Posted by: Carlos at October 4, 2005 02:59 AM

More! More! The Canal rocks.

Posted by: Noel at October 4, 2005 03:00 AM

Click my name in the link for a list of false "fun facts" intended to be released as the kind of list that gets passed around in email by unsuspecting non-Snopes-using people.

I was pleased with some of my contributions, including: "The severity of hurricanes has significantly increased since 1914. This is because the Panama Canal opened that year, alowing cooler water from the Pacific Ocean to mix with warmer water in the Caribbean." There's a class of people who would believe that.

Posted by: Dennis at October 4, 2005 04:02 AM

http://www.nytimes.com/2005/09/29/fashion/thursdaystyles/29bee.html?pagewanted=print

"September 29, 2005
The Night Life of Bees
By STEPHANIE ROSENBLOOM
THERE are 18 precious days until the spelling bee final, and Josh Malamy will not waste a single one. He is boning up on Latin and Greek roots and studying the 794 pages of Scripps National Spelling Bee word lists on Spellingbee.com. Among the obscure words he recently memorized were "chrysochlorous" (a greenish-gold color) and "choumoellier" (an Australian vegetable). He is reluctant to share another for fear of giving his competitors an edge.

If the spelling bee final on Oct. 17 is anything like the twice-monthly bees that have preceded it, the room will be packed. The air will be warm and thick with anticipation, not to mention the smell of beer. After all, Mr. Malamy is 23 and will not be showing off his spelling prowess beneath the blazing lights of an elementary school auditorium. Rather, he will be in a dim, terra-cotta-colored room with touches of brass and wood, at Pete's Candy Store, a bar in Williamsburg, Brooklyn. About 15 people who have won previous bees over the last several months - including a doctor whom Mr. Malamy considers his toughest competitor - will vie for cash, prizes and bragging rights at the Williamsburg Spelling Bee Finals."

"Adult-only spelling bees, born of nostalgia and spiked with alcohol, have become increasingly popular social activities for brainy hipsters in their 20's and 30's at bars and community centers from Brooklyn to Spokane, Wash. Gone are the days when the sole opportunity to demonstrate one's spelling aptitude was in school. A new kind of bee has emerged, one where participants tackle baffling words between flirty smiles and sips of Yuengling."

Those damn Williamsburg hispters

So.... oh Frère Carlos are you a good speller?

Posted by: Francis Burdett at October 5, 2005 10:20 PM

"hispters" um... yeah I was being ironic.. that's it

Posted by: Francis Burdett at October 5, 2005 10:29 PM

Yuengling can be found in Brooklyn? Back in the day, we Keystoners kept almost all of it to ourselves.
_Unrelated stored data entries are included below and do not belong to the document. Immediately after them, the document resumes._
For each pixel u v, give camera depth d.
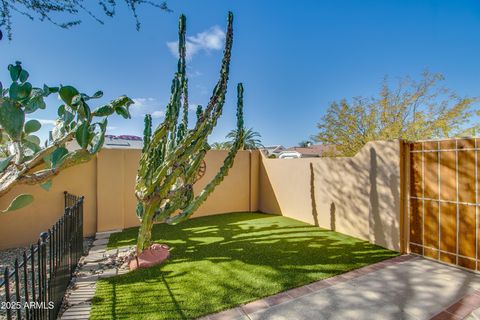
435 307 3.24
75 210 4.62
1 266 5.07
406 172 5.39
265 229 7.34
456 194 4.59
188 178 5.61
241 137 5.93
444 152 4.79
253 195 10.67
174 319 3.03
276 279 4.04
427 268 4.49
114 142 14.98
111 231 7.46
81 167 7.31
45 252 2.74
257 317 3.04
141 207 5.38
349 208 6.64
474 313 3.10
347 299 3.43
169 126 4.76
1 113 2.54
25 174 2.82
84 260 5.11
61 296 3.41
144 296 3.58
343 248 5.57
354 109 11.66
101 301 3.47
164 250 5.27
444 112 10.82
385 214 5.65
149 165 4.85
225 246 5.77
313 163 7.99
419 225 5.14
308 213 8.16
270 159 10.12
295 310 3.18
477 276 4.15
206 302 3.38
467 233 4.44
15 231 6.35
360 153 6.34
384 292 3.62
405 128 11.23
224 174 5.75
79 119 3.37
Posted by: Dennis Brennan at October 6, 2005 08:51 PM

Frankie, I still misspell "millennium" and the pair "embarrass"/"harass". (Which is funny, because I grew up near the Embarrass river.)

Dennis, yeah, Yuengling is the new cheap beer of Brooklyn hipsters. I've had some very good pitchers of it and some very bad ones. Wish they had Leinenkugel's.